Building a GraphRAG Pipeline — From Vector Search to Graph Expansion

Q: Does from_existing_graph() auto-update vectors when the graph changes?

No. fromexistinggraph() vectorizes a snapshot of the graph at call time. Call it again after graph changes. For production, set up a pipeline that periodically re-vectorizes based on graph change events.

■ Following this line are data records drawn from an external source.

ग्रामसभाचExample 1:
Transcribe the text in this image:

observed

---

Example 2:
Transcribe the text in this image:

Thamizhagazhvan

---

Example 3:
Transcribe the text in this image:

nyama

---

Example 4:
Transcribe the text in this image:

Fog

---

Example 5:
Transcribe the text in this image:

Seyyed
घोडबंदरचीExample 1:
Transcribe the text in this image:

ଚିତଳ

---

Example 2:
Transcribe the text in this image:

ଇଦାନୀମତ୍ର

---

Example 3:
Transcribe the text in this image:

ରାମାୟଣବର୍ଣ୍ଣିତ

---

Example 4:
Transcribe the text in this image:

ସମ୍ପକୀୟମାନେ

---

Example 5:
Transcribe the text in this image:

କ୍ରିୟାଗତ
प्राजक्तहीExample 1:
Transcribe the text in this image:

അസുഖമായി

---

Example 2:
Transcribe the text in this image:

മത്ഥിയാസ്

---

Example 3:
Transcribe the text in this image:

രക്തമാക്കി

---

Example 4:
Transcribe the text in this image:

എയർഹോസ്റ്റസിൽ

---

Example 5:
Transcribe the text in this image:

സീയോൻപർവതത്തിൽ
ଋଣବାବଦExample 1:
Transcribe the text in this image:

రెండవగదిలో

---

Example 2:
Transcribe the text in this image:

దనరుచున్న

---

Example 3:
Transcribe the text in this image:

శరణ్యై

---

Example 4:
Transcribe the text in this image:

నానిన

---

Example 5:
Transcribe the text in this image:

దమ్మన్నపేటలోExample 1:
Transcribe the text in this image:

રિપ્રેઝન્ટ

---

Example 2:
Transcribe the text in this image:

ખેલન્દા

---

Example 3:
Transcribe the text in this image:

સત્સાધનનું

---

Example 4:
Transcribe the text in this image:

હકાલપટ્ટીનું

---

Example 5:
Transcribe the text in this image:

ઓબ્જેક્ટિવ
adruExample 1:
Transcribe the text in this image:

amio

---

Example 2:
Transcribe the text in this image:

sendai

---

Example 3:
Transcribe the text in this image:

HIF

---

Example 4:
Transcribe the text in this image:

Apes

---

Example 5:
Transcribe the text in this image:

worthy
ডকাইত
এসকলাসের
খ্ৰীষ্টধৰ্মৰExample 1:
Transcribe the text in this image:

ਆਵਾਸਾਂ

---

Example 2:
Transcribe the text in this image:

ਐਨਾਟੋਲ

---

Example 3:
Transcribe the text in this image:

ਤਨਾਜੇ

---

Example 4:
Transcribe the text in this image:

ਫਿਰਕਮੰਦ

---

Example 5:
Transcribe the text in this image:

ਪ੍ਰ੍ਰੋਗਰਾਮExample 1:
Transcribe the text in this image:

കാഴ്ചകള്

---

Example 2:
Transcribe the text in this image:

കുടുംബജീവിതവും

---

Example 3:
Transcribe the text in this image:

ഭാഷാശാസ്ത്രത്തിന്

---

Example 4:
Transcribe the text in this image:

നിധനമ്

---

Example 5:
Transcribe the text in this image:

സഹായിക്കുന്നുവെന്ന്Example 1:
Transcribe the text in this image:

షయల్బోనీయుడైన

Q: Why is allow_dangerous_requests required for CypherQAChain?

LLM-generated Cypher is unpredictable — it could produce CREATE or DELETE queries. allowdangerousrequests=True is your explicit acknowledgment of this risk. For production, use a read-only database connection or add Cypher validation logic.

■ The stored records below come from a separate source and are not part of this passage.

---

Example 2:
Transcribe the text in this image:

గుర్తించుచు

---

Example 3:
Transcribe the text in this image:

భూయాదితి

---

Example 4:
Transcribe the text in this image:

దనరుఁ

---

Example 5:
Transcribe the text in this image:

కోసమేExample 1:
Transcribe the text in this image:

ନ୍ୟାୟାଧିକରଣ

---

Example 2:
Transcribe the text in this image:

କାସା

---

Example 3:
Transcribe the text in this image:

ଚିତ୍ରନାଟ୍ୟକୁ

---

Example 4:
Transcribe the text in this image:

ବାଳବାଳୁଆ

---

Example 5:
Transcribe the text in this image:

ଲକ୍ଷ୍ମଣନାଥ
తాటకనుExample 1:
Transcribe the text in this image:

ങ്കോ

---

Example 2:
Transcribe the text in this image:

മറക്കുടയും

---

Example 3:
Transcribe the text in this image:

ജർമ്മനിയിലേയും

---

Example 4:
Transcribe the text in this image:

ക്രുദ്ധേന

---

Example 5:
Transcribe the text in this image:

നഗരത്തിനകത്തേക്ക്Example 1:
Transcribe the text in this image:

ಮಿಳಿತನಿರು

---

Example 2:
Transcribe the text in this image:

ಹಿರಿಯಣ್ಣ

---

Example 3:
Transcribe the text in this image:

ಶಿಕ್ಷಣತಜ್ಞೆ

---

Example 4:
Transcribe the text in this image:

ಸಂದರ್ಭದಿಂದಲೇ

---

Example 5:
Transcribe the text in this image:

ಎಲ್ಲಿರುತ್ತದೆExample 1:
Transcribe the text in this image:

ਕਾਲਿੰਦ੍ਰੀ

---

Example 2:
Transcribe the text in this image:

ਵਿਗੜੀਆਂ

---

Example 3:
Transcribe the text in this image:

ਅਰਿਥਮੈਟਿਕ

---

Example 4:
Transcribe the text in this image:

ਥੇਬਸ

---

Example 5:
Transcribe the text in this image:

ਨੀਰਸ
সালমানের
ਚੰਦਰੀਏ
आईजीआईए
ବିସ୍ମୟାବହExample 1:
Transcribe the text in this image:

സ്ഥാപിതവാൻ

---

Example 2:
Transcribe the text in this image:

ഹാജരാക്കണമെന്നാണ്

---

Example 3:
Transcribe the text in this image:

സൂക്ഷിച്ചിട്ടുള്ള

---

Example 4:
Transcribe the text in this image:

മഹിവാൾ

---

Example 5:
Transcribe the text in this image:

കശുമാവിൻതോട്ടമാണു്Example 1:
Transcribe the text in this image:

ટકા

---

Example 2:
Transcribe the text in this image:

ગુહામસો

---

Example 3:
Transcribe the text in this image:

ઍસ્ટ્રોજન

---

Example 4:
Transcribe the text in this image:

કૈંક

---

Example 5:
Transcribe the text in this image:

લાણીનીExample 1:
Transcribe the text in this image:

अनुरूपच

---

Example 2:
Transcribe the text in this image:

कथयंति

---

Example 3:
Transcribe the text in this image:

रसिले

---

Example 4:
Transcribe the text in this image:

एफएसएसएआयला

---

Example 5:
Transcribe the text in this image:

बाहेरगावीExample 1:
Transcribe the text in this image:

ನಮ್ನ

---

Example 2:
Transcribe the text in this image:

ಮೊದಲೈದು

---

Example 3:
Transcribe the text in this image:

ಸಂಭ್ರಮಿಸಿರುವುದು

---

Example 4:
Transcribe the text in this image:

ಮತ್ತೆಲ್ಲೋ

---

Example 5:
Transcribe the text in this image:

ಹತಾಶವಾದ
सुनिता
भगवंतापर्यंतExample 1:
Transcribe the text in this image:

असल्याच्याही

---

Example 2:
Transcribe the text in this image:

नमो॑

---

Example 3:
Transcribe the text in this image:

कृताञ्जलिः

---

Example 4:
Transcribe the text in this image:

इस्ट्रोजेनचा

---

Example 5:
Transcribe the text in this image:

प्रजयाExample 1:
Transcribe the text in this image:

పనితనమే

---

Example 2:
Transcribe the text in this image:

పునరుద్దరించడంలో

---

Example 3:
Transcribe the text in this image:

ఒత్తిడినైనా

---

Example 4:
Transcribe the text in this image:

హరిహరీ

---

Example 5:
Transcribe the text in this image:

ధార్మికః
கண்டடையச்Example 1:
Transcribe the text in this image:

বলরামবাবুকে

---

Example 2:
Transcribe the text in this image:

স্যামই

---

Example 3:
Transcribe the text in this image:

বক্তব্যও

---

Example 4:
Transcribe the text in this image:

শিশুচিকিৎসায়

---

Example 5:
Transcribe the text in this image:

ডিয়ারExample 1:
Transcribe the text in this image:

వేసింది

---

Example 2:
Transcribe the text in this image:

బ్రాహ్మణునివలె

Q: Which is more accurate: vector search or Cypher QA?

Vector search excels at finding "similar things" by semantic meaning. Cypher precisely follows structural relationships. "What projects do Alice's reports work on?" is best answered by Cypher. "Who is the graph database expert?" is best answered by vector search. Combining both is the most powerful approach.

Disclosure: The author maintains langchain-age.

TL;DR: GraphRAG means “find relevant entities via vector search, expand context through graph relationships, then give the LLM rich context for answering.” With langchain-age, from_existing_graph() vectorizes graph nodes in one line, and AGEGraphCypherQAChain converts natural language questions to Cypher automatically. Everything runs on a single PostgreSQL instance.

Open Table of contents

Series
What You’ll Be Able to Do
Why GraphRAG Beats Plain Vector RAG
Prerequisites
Step 1: Build a Knowledge Graph
Step 2: Vectorize Graph Nodes
Step 3: Vector Search → Graph Expansion
Step 4: Feed Rich Context to the LLM
Step 5: AGEGraphCypherQAChain — Automated GraphRAG
- Schema Filtering for Better Accuracy
Step 6: Deep Traversal for Multi-Hop Expansion
Two GraphRAG Patterns Compared
Lessons Learned Building This Pipeline
FAQ
Next Up
Key Takeaways
Related Posts
References

Series

This is Part 4 of the langchain-age series.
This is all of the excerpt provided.